The Mark III was originally designed to an 8.3 psi operating pressure, which would make the Mark III a "zero-prebreathe" suit. For a vehicle with a one atmosphere, mixed-gas environment, such as that on the International Space Station, the suit could be donned and ready for an EVA within the normal donning and checkout period without risk of the bends, which can occur with rapid depressurization from an atmosphere containing nitrogen or another inert gas. Currently, ISS astronauts must spend several hours in a reduced pressure, pure oxygen environment before EVA to avoid these risks.

==Testing==

The Mark III, as well as ILC's I-Suit, has been involved in field testing during NASA's annual Desert Research and Technology Studies (D-RATS) field trials, during which suit occupants interact with one another, and with rovers and other equipment.

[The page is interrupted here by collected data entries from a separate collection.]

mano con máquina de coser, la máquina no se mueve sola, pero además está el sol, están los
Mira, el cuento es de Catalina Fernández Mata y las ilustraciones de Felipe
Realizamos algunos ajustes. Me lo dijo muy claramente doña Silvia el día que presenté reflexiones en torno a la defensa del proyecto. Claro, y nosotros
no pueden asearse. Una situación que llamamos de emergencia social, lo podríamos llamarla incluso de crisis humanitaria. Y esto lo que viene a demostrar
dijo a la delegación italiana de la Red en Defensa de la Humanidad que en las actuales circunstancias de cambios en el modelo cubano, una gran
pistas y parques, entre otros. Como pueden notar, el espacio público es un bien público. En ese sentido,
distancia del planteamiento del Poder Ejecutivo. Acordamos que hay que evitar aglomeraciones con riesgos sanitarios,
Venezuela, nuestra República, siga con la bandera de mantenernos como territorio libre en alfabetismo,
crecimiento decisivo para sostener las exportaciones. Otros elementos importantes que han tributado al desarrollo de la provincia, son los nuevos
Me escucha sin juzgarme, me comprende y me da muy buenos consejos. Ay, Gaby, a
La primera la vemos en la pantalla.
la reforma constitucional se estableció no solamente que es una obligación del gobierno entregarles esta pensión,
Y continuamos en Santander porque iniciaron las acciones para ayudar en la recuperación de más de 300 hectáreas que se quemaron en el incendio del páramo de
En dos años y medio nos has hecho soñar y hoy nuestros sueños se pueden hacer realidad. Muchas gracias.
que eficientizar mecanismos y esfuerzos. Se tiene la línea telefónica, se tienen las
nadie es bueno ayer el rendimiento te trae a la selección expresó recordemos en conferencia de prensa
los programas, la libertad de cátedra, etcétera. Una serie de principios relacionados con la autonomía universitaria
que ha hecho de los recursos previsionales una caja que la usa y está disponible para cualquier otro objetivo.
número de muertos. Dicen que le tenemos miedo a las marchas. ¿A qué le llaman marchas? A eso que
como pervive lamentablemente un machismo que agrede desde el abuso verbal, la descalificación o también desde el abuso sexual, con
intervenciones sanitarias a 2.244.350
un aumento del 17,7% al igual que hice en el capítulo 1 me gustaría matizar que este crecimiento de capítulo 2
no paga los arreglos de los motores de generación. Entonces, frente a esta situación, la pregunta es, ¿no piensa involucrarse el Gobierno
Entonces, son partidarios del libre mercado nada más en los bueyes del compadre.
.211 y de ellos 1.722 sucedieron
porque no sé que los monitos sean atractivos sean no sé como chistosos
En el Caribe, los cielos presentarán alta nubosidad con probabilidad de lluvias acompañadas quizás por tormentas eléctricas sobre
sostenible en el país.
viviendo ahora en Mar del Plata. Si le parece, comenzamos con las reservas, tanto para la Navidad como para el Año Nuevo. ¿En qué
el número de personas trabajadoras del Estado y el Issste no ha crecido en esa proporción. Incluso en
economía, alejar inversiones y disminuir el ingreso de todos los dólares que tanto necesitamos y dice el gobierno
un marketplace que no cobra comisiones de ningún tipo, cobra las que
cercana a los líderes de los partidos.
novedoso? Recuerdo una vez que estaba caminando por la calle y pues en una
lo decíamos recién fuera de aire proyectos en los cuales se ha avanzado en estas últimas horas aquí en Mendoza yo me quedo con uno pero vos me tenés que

Subjects wearing the Mark III were able to kneel to pick up objects, a task which would be difficult in either the Apollo A7L or Shuttle EMU suit. Dean Eppler, a geologist at NASA's Johnson Space Center who wore the suit during testing, commented that "the Mark III in many cases has almost shirtsleeve-equivalent mobility." Eppler has spent more than 100 hours in the Mark III.

As a result of the success of zero- and partial-gravity testing on the KC-135 Vomit Comet and in 1g field tests in Arizona and at Johnson Space Center, the EVA Project Office at Johnson Space Center is currently looking toward a soft suit design for future astronauts that incorporates the enhanced mobility features of the Mark III, but with a lower weight penalty. This new pressure garment design will provide greater surface mobility for planetary surface exploration than was available with the Apollo Program A7L and A7LB pressure garments.